Deep learning triages chest X-rays with tuberculosis, rivaling radiologists and pulmonary experts
A new deep learning model rivaled radiologists’ accuracy at assessing tuberculosis on chest X-rays. The tool may prove particularly useful for triaging patients in low-resource settings.
Chest radiography is among the top choices for detecting and diagnosing tuberculosis—one of the top 10 causes of death worldwide, researchers explained Tuesday in Radiology. Yet countries with higher rates of TB also have fewer experts to combat the problem.

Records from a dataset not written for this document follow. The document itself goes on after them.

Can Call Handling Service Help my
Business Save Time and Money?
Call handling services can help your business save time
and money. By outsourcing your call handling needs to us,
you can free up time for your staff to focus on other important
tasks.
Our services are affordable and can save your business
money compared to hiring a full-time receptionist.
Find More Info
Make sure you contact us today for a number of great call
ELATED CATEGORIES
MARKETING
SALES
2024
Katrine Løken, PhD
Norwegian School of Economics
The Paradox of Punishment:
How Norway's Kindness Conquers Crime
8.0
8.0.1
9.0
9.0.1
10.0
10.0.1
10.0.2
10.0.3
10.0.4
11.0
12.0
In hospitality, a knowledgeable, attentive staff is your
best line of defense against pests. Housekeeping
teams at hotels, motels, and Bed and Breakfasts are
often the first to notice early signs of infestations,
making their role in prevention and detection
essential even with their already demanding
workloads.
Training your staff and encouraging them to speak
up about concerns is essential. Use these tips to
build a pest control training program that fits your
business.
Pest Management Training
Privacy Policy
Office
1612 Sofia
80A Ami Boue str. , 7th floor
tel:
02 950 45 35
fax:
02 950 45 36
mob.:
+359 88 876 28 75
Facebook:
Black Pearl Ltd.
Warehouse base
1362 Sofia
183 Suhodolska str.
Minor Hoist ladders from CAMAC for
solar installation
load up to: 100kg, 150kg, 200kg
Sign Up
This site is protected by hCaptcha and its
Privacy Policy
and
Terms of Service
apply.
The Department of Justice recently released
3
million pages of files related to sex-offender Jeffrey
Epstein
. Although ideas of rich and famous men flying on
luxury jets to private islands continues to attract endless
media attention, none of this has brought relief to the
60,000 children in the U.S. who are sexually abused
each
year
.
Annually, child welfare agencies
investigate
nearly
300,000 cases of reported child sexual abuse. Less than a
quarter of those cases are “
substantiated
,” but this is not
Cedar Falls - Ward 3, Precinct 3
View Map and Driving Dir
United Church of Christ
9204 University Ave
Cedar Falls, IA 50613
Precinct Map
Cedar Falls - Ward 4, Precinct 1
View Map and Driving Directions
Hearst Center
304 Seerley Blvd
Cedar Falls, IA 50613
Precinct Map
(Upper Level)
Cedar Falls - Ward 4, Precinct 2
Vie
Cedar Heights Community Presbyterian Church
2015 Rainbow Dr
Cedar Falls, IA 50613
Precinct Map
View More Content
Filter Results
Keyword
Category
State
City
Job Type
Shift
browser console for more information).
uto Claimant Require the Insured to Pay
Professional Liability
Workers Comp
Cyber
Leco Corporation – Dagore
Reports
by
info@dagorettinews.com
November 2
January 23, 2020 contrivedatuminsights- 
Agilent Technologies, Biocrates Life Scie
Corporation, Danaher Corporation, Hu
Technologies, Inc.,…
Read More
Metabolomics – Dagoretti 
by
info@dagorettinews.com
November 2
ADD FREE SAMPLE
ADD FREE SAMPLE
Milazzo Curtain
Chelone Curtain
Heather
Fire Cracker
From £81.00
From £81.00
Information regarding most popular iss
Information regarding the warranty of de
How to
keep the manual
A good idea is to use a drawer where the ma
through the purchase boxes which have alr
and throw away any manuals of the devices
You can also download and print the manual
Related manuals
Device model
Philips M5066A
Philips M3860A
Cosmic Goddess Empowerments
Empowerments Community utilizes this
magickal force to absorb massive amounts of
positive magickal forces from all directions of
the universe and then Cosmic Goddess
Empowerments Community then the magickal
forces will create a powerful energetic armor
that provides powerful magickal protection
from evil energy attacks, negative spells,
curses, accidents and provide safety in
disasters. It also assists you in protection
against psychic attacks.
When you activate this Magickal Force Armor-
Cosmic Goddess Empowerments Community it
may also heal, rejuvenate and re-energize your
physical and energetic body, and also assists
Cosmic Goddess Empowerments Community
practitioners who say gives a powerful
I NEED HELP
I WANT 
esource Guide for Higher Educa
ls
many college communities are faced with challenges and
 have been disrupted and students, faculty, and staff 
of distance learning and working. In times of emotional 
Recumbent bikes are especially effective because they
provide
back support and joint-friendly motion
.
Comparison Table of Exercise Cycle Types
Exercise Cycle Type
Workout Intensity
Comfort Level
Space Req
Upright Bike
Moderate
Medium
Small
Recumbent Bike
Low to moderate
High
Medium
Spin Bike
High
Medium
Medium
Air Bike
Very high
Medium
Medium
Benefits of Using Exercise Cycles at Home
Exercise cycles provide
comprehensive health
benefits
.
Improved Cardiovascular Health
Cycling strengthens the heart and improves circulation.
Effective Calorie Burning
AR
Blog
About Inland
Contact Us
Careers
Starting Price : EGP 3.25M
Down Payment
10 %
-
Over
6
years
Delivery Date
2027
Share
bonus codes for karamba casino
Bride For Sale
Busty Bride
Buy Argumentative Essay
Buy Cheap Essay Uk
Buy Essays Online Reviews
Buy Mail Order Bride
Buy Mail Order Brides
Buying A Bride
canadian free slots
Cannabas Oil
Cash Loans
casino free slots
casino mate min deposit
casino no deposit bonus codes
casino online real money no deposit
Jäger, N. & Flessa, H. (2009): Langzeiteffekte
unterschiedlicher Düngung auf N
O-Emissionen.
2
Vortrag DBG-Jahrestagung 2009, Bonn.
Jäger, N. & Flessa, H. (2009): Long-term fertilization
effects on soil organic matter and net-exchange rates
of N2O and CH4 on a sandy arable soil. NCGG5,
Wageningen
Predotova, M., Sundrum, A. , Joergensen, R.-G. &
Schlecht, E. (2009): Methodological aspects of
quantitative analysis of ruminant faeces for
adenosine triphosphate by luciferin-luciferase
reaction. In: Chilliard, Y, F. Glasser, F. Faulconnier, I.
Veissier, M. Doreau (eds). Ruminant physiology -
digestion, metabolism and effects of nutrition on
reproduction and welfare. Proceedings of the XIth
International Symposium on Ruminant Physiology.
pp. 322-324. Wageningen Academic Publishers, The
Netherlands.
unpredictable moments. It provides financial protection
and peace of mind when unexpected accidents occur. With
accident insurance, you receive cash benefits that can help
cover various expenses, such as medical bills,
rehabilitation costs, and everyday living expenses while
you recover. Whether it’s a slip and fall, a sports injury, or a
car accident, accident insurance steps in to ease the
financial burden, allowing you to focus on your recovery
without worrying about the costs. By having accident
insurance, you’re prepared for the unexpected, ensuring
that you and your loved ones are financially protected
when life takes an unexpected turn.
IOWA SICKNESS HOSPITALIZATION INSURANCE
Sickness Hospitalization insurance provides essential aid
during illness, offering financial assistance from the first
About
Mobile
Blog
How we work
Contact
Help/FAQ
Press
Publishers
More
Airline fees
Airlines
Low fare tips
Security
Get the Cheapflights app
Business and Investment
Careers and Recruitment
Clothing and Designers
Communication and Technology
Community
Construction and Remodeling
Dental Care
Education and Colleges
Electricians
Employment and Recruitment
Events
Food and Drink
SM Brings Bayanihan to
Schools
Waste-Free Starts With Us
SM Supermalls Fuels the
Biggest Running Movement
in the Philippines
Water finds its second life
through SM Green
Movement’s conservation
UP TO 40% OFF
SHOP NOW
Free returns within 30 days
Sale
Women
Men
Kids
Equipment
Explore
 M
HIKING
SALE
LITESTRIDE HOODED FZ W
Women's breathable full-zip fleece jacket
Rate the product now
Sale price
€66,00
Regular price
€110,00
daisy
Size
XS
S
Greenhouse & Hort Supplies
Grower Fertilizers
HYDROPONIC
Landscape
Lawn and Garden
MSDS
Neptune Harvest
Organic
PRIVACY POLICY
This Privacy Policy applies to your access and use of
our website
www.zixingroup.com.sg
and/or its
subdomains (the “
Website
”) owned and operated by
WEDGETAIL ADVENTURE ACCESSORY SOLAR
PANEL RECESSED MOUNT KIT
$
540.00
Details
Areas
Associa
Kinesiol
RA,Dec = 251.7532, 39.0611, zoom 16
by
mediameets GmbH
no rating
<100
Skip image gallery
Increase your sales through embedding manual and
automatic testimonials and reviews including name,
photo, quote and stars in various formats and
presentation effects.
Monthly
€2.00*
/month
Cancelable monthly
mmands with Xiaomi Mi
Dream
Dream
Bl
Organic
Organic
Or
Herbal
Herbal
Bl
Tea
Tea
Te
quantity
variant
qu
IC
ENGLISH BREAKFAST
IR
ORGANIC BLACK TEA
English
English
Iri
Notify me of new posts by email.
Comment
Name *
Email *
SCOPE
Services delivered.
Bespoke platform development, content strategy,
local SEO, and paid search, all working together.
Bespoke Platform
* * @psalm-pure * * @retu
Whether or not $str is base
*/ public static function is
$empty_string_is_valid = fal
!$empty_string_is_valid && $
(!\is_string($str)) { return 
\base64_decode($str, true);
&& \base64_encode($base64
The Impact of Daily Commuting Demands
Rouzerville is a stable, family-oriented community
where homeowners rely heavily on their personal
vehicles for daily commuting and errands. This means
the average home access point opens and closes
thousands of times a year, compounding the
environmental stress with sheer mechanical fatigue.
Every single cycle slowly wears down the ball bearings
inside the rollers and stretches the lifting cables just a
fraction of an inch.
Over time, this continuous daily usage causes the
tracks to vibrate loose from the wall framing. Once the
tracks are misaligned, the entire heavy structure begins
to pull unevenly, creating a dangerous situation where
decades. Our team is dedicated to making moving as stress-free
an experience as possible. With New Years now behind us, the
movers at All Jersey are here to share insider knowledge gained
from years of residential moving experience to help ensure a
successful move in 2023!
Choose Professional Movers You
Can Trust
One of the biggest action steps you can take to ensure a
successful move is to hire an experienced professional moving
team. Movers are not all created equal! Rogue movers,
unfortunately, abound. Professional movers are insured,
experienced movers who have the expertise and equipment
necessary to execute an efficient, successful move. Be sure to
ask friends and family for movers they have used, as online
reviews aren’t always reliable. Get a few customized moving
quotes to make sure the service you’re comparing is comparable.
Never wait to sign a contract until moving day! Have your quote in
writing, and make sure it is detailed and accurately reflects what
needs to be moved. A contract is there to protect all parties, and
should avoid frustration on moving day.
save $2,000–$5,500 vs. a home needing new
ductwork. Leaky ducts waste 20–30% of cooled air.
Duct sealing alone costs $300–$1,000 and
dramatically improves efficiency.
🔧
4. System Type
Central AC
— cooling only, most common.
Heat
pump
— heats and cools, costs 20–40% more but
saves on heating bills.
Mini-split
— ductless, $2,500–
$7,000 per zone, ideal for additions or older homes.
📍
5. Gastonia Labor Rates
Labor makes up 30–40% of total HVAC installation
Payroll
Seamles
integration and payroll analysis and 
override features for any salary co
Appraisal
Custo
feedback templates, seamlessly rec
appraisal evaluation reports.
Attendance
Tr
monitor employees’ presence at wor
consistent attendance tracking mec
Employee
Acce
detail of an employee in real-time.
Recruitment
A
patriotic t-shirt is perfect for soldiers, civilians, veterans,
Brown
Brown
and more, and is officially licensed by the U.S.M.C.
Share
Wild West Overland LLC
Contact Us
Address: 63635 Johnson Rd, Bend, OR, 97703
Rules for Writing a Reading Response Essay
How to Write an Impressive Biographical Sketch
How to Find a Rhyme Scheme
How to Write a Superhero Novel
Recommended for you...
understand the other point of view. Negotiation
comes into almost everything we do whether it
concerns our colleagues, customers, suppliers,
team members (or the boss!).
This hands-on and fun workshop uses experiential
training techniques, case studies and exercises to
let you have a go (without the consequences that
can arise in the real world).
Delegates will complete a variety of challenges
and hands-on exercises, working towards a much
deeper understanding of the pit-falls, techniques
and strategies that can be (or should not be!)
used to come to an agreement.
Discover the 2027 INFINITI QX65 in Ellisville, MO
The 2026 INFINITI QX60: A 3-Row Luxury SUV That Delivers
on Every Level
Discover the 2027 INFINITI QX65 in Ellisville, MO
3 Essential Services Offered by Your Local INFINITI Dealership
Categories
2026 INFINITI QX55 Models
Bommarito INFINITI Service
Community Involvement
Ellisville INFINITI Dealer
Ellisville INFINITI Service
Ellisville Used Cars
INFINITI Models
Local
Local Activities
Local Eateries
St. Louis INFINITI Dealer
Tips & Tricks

With this in mind, South Korean providers developed a deep learning model to identify active pulmonary tuberculosis on chest images. They trained their tool using more than 6,500 radiographs taken from patients with active tuberculosis and those who had recovered.
Overall, the model performed well, distinguishing images with TB from healthy cases. It also beat out pulmonologists and performed similarly to radiologists, the authors noted.
“The network may help radiologically triage patients with active tuberculosis by excluding healed tuberculosis in high-burden countries and may assist in monitoring the activity of mycobacterial diseases that require long-term treatment,” Seowoo Lee, of Seoul National University Hospital’s Department of Radiology, and co-authors wrote in the study.
The neural network is based on 6,654 radiographs, including X-rays from 3,327 with pulmonary tuberculosis and 3,182 normal chest X-rays.
The team tested their model on two datasets: Set 1 included 89 patients and 148 radiographs, and set 2 utilized randomized controlled data from 366 patients and more than 3,700 images.
Two pulmonologists and two thoracic rads were blinded to disease activity info while they independently analyzed images from both datasets.
For test set 1, the platform notched a higher area under the receiver operating characteristic curve score (0.83) than one pulmonologist (0.69) and similar numbers as the radiologists (0.79-0.80). In set 2, the model reached a 0.84 AUC, higher than the pulmonary expert (0.71) and on par with the radiologists (0.79 and 0.80).
With further testing and validation, a tool like the one presented here could make a huge difference for many lives, the authors explained.
“If a deep learning network can accurately differentiate active tuberculosis from healed tuberculosis on radiographs, then this will provide more efficient triage for testing in limited-resource settings by decreasing unnecessary testing in individuals less likely to have active tuberculosis,” Lee et al. concluded.